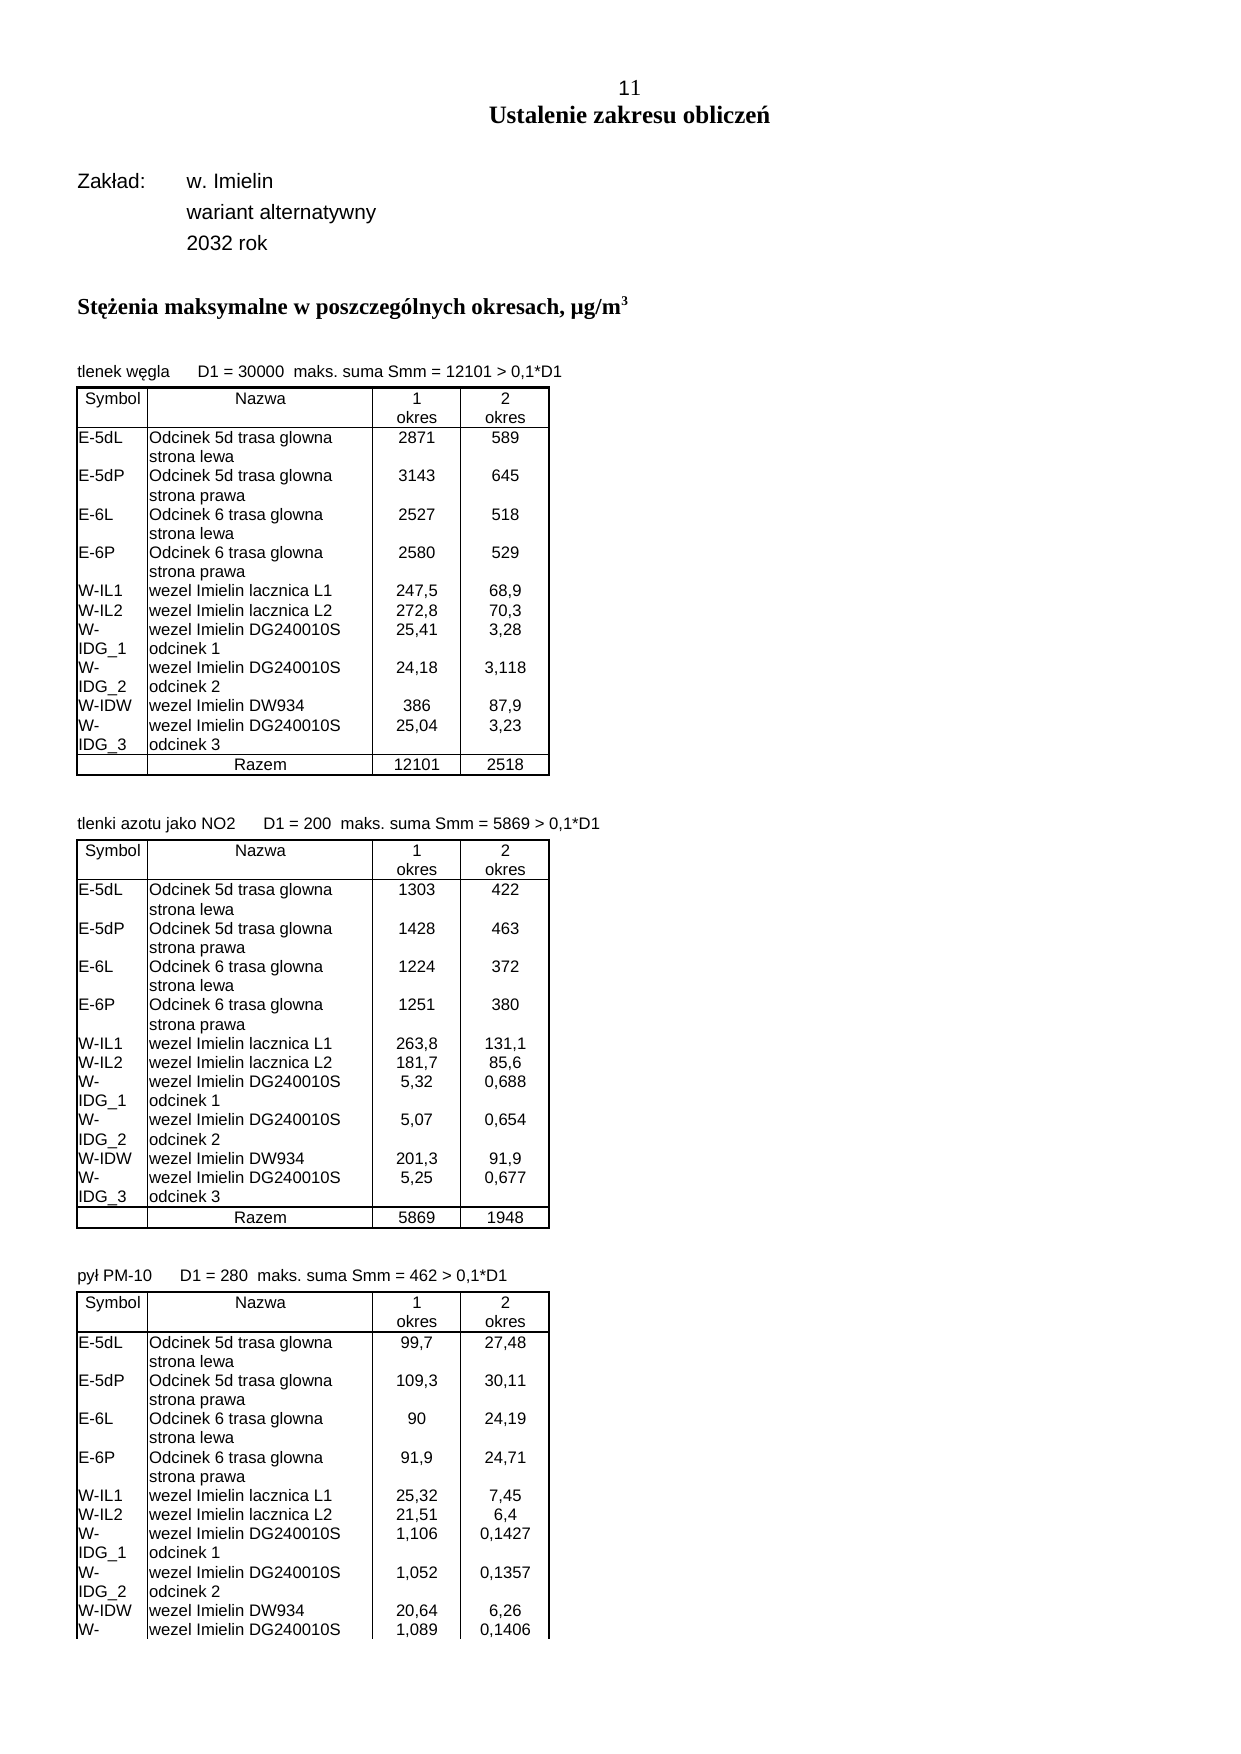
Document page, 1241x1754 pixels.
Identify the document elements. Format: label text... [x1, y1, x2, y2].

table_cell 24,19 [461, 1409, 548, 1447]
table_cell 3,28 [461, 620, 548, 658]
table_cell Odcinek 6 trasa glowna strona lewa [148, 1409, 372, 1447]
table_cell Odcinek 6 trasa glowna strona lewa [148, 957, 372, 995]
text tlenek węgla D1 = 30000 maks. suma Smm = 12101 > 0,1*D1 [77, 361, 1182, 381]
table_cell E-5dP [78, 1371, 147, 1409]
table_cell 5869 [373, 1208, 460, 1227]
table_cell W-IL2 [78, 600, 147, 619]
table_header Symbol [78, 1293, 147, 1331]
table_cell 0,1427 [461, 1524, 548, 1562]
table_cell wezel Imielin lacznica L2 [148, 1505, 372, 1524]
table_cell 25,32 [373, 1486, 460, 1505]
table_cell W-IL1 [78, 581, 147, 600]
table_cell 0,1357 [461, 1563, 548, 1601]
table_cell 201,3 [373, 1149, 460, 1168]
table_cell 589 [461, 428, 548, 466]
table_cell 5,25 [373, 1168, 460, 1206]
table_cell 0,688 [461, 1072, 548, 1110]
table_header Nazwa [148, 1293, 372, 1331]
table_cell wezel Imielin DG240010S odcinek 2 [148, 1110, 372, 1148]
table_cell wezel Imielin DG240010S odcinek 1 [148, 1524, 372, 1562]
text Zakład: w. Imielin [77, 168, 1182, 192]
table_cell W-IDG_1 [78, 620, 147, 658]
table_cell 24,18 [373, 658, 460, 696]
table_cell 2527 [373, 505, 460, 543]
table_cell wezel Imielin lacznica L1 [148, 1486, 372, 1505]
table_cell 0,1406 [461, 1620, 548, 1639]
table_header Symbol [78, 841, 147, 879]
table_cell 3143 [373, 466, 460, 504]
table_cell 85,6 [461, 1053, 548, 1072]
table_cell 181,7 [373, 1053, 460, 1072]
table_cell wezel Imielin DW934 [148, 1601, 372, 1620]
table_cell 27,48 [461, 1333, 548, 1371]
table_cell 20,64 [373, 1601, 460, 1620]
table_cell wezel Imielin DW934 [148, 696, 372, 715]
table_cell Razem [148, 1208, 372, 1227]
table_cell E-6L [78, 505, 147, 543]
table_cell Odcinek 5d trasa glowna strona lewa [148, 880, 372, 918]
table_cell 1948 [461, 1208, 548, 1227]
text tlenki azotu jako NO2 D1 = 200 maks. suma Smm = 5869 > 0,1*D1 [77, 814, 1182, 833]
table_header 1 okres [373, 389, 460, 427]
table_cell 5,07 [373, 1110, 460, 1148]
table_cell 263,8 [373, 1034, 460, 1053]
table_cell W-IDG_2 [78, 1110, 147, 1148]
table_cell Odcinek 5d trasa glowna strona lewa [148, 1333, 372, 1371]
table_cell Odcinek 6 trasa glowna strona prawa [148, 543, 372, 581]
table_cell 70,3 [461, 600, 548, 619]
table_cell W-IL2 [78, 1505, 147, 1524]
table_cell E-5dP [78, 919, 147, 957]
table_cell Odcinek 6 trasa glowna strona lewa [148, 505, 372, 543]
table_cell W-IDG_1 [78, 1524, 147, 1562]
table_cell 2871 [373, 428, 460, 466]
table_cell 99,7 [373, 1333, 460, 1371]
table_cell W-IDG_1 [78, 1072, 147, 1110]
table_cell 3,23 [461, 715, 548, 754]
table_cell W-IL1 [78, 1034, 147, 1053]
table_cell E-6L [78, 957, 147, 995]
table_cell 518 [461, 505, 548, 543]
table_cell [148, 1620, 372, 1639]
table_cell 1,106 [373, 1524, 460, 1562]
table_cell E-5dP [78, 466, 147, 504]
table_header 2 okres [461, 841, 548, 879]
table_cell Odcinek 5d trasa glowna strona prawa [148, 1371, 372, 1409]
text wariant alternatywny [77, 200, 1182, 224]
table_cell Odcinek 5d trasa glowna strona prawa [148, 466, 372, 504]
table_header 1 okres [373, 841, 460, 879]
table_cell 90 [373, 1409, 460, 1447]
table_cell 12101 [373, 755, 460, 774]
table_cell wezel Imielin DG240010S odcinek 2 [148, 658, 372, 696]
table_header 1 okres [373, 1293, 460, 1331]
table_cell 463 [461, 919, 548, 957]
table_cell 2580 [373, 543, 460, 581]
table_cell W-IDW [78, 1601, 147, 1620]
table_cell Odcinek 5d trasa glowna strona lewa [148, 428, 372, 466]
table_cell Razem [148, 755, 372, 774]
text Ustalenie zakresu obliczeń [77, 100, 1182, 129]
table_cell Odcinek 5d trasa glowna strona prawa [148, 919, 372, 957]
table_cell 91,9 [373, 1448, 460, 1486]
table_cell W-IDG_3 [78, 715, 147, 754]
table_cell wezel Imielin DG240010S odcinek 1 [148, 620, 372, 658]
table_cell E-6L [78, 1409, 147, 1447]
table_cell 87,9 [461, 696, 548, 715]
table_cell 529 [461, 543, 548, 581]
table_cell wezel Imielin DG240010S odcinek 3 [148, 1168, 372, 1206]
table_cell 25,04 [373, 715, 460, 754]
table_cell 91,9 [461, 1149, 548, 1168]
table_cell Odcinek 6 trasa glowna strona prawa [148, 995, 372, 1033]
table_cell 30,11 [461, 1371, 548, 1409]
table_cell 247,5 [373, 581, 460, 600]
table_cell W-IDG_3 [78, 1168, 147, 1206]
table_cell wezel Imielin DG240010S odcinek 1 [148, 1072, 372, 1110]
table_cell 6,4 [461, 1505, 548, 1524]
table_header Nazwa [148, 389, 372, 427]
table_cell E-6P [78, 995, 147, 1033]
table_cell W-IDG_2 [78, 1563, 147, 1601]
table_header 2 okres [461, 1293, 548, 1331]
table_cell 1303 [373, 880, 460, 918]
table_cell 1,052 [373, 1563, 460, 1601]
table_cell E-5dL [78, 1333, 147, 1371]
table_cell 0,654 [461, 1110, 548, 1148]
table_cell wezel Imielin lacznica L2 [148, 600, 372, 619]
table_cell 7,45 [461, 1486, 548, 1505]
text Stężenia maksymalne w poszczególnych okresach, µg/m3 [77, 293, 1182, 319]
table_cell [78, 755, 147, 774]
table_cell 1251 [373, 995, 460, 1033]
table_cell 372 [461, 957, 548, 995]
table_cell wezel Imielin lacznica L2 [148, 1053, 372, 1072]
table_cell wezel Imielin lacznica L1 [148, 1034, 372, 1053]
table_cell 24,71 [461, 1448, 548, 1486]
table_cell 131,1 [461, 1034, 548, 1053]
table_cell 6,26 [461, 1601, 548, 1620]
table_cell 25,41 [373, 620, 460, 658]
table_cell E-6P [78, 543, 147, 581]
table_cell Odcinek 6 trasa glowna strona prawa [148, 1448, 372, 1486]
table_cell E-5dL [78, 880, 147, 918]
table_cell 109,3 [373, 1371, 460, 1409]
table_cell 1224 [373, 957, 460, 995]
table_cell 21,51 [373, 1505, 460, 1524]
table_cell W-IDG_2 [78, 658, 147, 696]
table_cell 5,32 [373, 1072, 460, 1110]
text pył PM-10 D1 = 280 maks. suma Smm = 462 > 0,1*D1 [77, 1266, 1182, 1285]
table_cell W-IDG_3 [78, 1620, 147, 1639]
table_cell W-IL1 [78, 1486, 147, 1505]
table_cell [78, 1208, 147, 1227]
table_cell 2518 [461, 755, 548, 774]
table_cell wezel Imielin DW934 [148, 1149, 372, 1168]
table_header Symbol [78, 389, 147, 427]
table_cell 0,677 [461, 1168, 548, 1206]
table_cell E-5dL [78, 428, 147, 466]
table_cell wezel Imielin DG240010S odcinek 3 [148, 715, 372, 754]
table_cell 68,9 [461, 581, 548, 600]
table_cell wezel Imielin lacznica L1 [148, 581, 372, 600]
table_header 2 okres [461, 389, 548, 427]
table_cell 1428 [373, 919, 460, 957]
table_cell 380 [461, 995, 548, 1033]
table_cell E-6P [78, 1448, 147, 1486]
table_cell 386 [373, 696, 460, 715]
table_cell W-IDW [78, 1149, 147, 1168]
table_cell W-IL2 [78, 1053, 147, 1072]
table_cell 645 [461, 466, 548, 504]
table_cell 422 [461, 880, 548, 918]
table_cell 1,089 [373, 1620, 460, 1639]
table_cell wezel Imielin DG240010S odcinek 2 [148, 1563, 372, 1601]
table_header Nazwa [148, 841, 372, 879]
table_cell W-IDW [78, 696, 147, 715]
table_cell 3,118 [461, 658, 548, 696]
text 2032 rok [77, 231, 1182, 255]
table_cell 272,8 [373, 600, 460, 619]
+ + +
■ Problem requirements
For each line above that has the word "suma", add one to a tally, and report the final tally alone.

■ Answer to the problem
3